Review Date: 2006-11-21
Brown presents a psychoanalytic theory of culture and history. The essence of this theory is contained within the following passage: "Culture exists in order to project the infantile fantasies into external reality, where they may be seen and mastered." Brown suggests that we are the source of society, culture and history. His perspective differs from theories of the reigning scholars, who propose that culture "descends" upon people from above (mind is shaped by discourse or the symbolic order).

Brown proposes a more difficult (and profound) way of understanding society, suggesting that cultural forms are created and perpetuated to the extent that they fulfill specific human needs and desires.

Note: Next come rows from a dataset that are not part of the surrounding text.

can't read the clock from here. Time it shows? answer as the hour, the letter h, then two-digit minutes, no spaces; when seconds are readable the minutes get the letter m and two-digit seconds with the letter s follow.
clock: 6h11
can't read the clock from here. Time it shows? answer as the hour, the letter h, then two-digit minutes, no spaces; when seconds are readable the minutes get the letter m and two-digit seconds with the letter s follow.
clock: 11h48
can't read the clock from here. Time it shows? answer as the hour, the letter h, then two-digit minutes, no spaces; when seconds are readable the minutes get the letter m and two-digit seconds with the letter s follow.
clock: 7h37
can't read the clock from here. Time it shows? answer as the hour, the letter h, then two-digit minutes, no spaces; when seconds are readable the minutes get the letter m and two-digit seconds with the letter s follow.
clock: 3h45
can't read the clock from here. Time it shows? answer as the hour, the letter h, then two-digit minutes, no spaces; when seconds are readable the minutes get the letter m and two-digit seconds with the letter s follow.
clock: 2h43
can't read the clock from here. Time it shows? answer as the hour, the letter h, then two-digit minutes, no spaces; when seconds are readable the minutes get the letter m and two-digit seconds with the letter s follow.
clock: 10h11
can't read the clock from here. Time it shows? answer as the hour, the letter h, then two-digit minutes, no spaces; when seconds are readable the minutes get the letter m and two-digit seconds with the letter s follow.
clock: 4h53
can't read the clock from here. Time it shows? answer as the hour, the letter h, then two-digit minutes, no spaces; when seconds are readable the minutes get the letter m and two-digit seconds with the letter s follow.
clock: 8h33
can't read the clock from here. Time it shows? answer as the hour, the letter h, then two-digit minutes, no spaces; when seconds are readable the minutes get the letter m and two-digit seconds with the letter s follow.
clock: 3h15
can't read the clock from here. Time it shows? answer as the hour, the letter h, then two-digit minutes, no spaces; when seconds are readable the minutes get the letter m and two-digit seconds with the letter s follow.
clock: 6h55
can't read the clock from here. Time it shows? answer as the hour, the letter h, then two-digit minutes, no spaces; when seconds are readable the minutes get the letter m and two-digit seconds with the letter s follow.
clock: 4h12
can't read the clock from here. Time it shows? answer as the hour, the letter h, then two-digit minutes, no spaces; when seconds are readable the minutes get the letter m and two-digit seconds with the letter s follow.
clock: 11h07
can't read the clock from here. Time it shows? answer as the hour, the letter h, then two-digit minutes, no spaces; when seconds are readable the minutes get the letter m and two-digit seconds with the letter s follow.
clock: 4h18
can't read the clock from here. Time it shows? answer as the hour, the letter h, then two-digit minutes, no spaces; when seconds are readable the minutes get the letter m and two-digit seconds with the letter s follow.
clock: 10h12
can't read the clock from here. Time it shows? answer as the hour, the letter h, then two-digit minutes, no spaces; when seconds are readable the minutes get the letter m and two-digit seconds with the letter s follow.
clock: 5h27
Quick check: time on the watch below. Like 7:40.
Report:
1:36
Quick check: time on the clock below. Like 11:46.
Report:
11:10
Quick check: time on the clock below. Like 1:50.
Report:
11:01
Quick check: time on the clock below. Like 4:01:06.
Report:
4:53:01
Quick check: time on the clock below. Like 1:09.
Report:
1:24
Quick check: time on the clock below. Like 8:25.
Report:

A psychoanalytic theory of culture would require articulating why human beings bring into being certain ideologies and institutions--and why they are perpetuated.

My own research and writing builds upon Brown's theories in books such as "Hitler's Ideology: A Study in Psychoanalytic Sociology," "The Psychoanalysis of Racism, Revolution and Nationalism," and "Symbiosis and Separation: Towards a Psychology of Culture."

Richard A. Koenigsberg, Ph. D.

erudite exploration based on a flawed premise
Helpful Votes: 13 out of 20 total.
Review Date: 2005-10-14
Brown martials an impressive array of scholarship in this exploration of psychoanalytic concepts applied broadly to human history and culture. He bounces Freud off many great works of philosophy, poetry, and theology, and makes some impressive sparks fly.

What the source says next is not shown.